(DATA SUPPLIED)
§

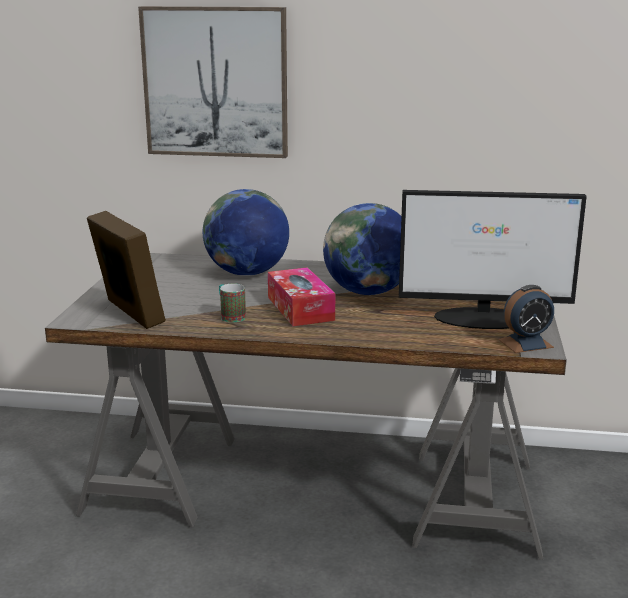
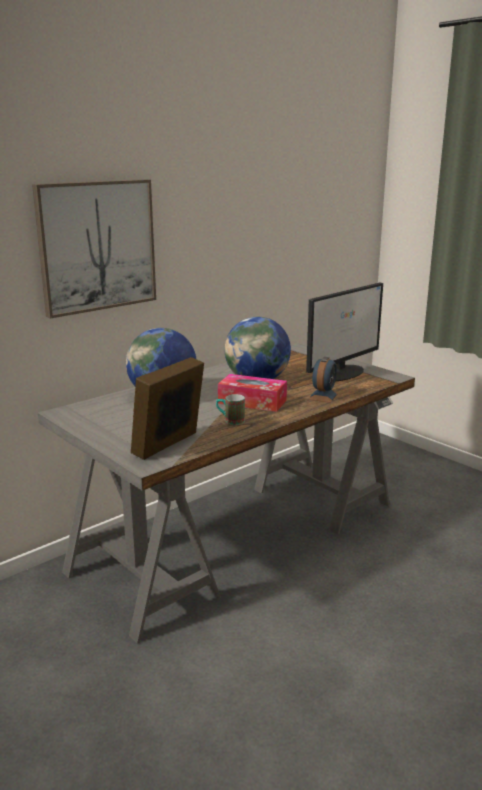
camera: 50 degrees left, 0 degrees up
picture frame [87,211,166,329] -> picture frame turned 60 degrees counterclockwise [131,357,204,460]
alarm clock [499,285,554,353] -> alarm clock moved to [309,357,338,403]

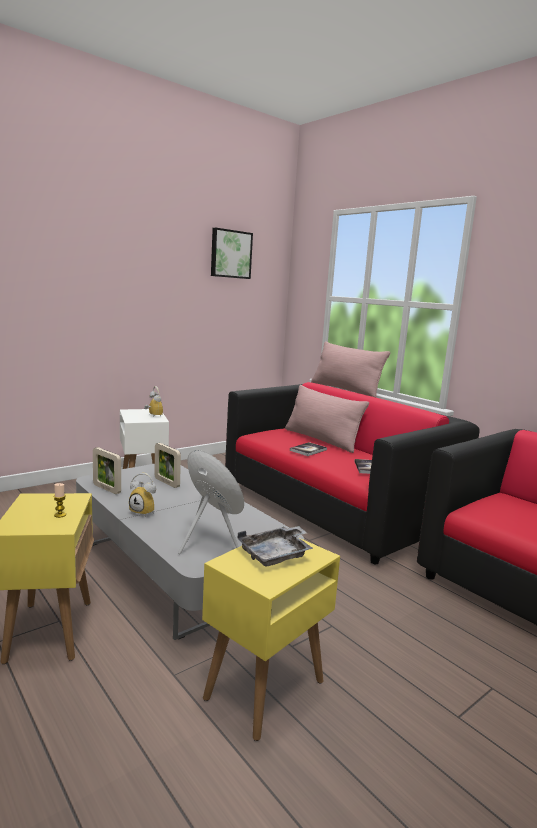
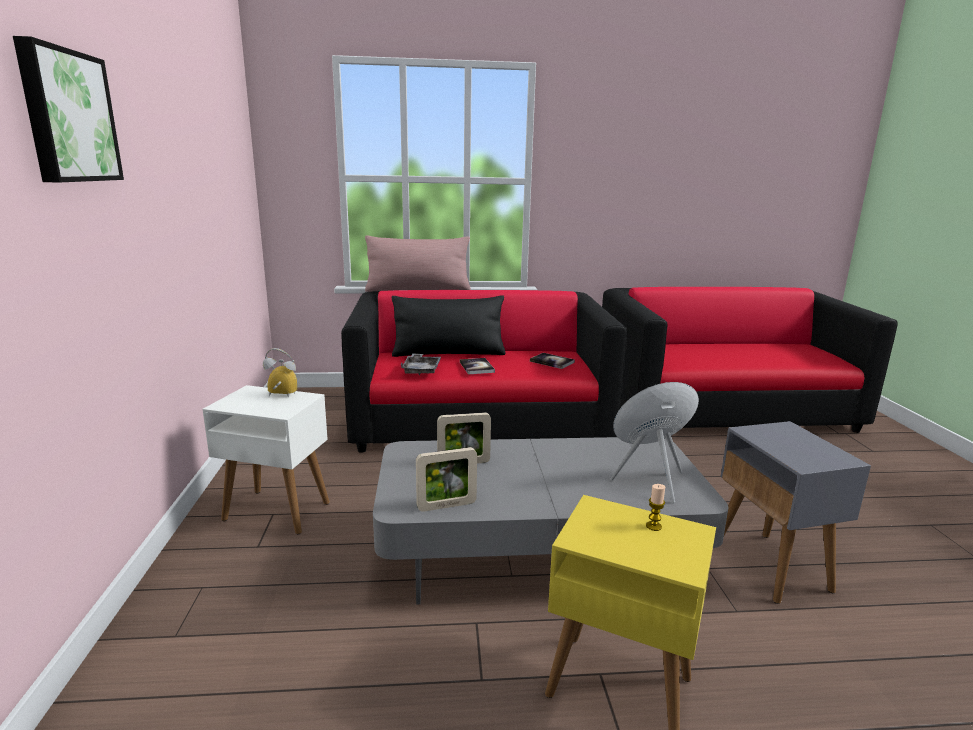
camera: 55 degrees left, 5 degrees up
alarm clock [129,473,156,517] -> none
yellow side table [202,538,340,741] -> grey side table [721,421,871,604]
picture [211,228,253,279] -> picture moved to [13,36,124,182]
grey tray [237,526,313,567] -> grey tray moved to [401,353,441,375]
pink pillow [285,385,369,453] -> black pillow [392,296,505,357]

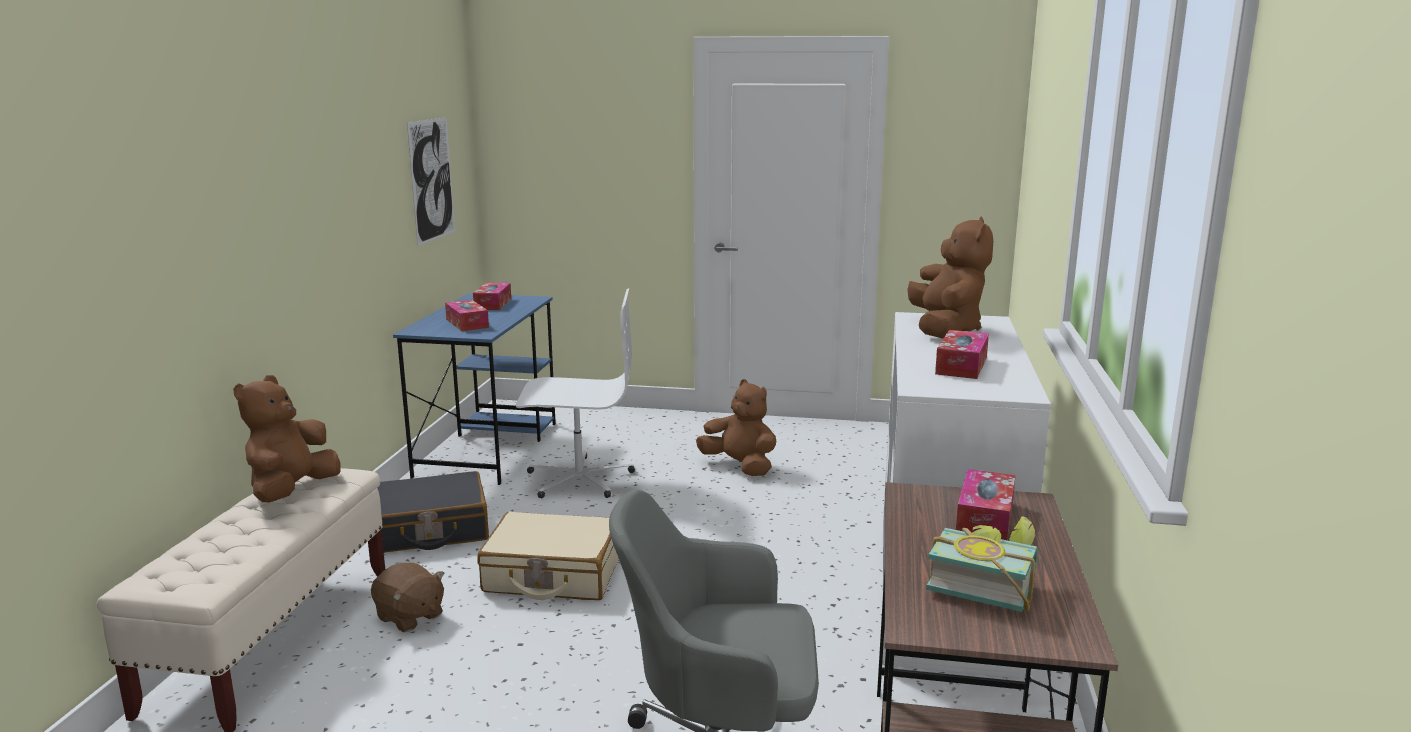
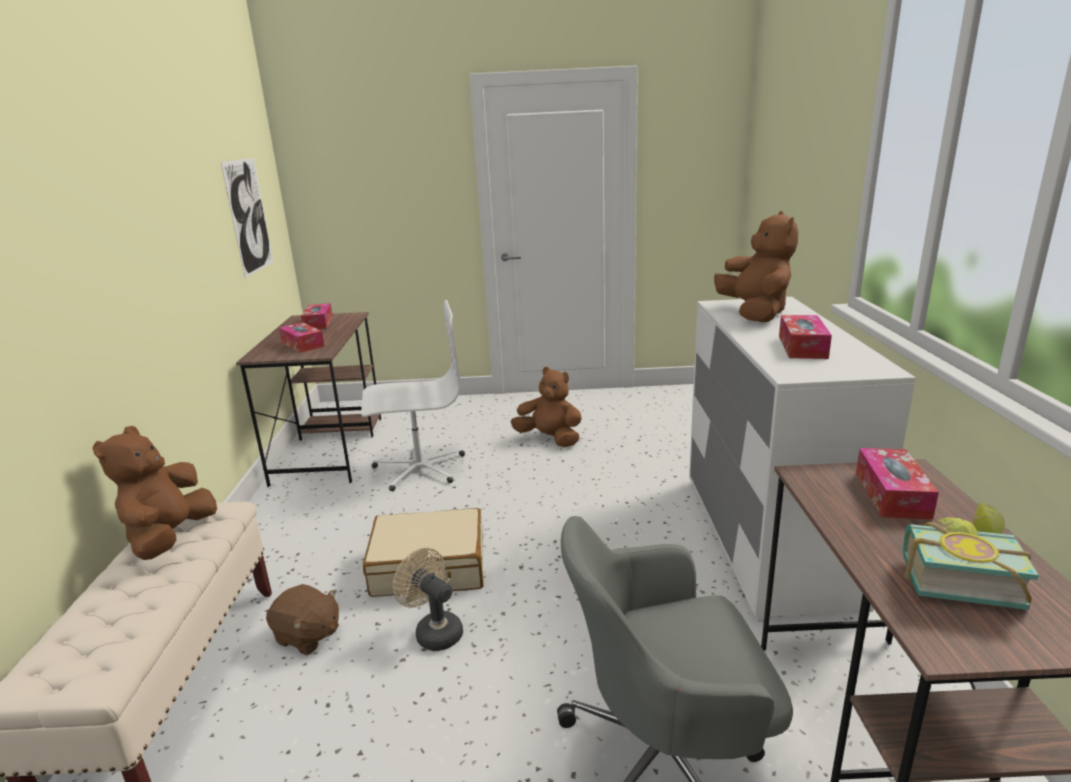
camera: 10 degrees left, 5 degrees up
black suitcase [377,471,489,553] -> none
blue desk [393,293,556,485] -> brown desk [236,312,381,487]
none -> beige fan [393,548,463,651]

§

(ACTIVITY) Transcribe all the records above word for word, without their images.

(SOLUTION TO THE EXERCISE)
camera: 50 degrees left, 0 degrees up
picture frame [87,211,166,329] -> picture frame turned 60 degrees counterclockwise [131,357,204,460]
alarm clock [499,285,554,353] -> alarm clock moved to [309,357,338,403]

camera: 55 degrees left, 5 degrees up
alarm clock [129,473,156,517] -> none
yellow side table [202,538,340,741] -> grey side table [721,421,871,604]
picture [211,228,253,279] -> picture moved to [13,36,124,182]
grey tray [237,526,313,567] -> grey tray moved to [401,353,441,375]
pink pillow [285,385,369,453] -> black pillow [392,296,505,357]

camera: 10 degrees left, 5 degrees up
black suitcase [377,471,489,553] -> none
blue desk [393,293,556,485] -> brown desk [236,312,381,487]
none -> beige fan [393,548,463,651]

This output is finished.